Matthew Perry died a little over a week ago. The actor’s death was followed by a rush of memorials that examined both his famous performance as Chandler Bing on Friends as well as his lifelong battle with drug addiction. Looking at these articles, I wondered if I had anything to add, especially when Perry himself had inadverdently provided a powerful epitaph in an interview:
“The best thing about me, bar none, is if somebody comes up to me and says, ‘I can’t stop drinking; can you help me?’ I can say yes and follow up and do it,” he explained. “It’s the best thing. And I’ve said this for a long time: When I die, I don’t want Friends to be the first thing that’s mentioned. I want that to be the first thing that’s mentioned, and I’m going to live the rest of my life proving that.”

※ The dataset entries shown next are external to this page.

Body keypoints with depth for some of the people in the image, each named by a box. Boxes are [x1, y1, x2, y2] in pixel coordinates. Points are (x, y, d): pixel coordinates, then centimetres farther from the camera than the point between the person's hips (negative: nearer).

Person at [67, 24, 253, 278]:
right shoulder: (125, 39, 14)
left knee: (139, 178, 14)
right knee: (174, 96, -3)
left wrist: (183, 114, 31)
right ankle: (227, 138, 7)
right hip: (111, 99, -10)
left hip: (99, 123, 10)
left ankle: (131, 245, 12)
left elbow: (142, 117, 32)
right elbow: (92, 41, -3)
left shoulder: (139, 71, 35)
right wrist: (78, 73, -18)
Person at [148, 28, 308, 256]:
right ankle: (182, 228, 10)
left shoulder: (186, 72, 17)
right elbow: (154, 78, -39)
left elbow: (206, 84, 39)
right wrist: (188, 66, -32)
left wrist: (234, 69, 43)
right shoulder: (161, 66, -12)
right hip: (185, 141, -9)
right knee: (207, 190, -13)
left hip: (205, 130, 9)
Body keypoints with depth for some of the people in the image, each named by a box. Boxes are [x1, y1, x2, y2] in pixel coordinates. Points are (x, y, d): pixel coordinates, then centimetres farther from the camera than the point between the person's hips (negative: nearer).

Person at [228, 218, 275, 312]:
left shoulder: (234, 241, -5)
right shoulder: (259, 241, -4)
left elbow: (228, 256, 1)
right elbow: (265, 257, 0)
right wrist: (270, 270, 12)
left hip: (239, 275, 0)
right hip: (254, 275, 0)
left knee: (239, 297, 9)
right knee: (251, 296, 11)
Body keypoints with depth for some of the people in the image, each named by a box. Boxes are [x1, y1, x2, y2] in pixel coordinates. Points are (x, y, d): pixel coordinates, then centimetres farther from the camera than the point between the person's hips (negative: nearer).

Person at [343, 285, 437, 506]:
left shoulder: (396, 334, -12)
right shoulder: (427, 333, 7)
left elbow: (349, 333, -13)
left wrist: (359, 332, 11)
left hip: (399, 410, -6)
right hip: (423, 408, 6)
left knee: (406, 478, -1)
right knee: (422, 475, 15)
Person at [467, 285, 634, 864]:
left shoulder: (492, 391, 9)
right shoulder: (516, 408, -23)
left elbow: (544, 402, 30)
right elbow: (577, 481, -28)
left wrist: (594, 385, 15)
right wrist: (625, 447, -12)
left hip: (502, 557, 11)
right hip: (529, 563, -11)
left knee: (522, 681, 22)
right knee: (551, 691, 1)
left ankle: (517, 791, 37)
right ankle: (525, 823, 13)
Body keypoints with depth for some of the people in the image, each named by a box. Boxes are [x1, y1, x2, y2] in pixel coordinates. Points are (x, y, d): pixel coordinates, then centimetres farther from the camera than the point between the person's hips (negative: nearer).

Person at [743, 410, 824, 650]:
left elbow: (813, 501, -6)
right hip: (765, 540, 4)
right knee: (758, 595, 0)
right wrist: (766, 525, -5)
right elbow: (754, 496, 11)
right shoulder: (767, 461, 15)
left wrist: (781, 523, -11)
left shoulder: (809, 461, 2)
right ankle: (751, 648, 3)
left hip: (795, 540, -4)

In the outpourings of grief from those who knew him, it seems like Perry did exactly that. But outside that circle, there is still Friends, and Friends is, despite its many flaws, a sitcom like few others. It’s a show that will always be relatable in that, as co-creator David Crane said, it’s about that time in your 20s when your friends are your family. For a variety of reasons, Friends is the rare sitcom that transcends generations, and people who weren’t even alive when it aired can feel right at home with these six characters.
For me, Chandler Bing was my guy. The magic of Matthew Perry’s performance wasn’t simply that Chandler had the best lines (and, unlike the other five characters, Chandler is built as a quip machine). It’s that Chandler had to be handsome, funny, and painfully insecure. If Ross was the romantic and Joey was the ladies man, then it fell to Chandler to be both single and comically self-loathing about it. Chandler wasn’t a bad guy, and yes, he had the stereotypical “commitment issues” thing that male sitcom characters get saddled with, but Perry found the comic honesty in being a single guy who isn’t immediately off-putting, but also can’t get out of his own way due to his mountain of insecurities. If Joey could woo anyone with a “How you doin?”, Chandler had to first climb over his own wall of sarcastic remarks and self-loathing.
In my teens and twenties, I found Chandler deeply relatable. I had friends who were Joey-esque in that they never stayed single for long, but I was Chandler in that we were both aware of our sense of humor as both a sword and a shield. We could make people laugh, but it was also a way of trying to fight off insecurities. The joke wasn’t necessarily for a sense of camaraderie, but to prove that we were smart and witty. The magic of Perry’s performance is that he understood what it means to have enough confidence to crack a joke yet almost no confidence in your ability to relate to other people. It’s a bit of a paradox, and Perry made it look easy.
When I watched Perry’s 1997 film Fools Rush In a few years ago, I remarked that I found the movie fascinating, because it’s a “case study of why Matthew Perry is a TV actor and Salma Hayek is a movie star.” In retrospect, that seems like a bit of a putdown, but it’s really only a putdown if you think in the old Hollywood way that movies are superior to TV, and therefore its actors are superior to TV actors. But the framing I meant is one of intimacy. Salma Hayek is a movie star because her personality and charisma are so massive that they need a big screen. That’s not to say she can’t be good on a TV show, but she has that X factor that makes her electric in a movie theatre.
Perry, by comparison, despite his grand gesticulations and unforgettable line deliveries, is an intimate figure. He’s someone you want to invite into your home week after week and return to time after time. I don’t think it’s unreasonable to say that many folks have probably spent more time with Friends than their actual friends. The gift of being of a good sitcom actor is that you establish such a strong bond with the audience that they want you in their home week after week (and in the streaming era, hour after hour). Perry could, and did, do more than just Chandler (his work as Joe Quincy on The West Wing during the Sorkin era is particularly good), but trying to follow up Friends is like trying to follow up climbing Everest.
So I’m glad that Perry found rewarding work not in trying to duplicate the success of one of the biggest shows of all time, but by trying to help other people out of the darkness that consumed so much of his life. Being that light—whether it’s with a battle against drug addiction or just providing a few laughs to a lonely guy on a Friday night—is a worthwhile legacy.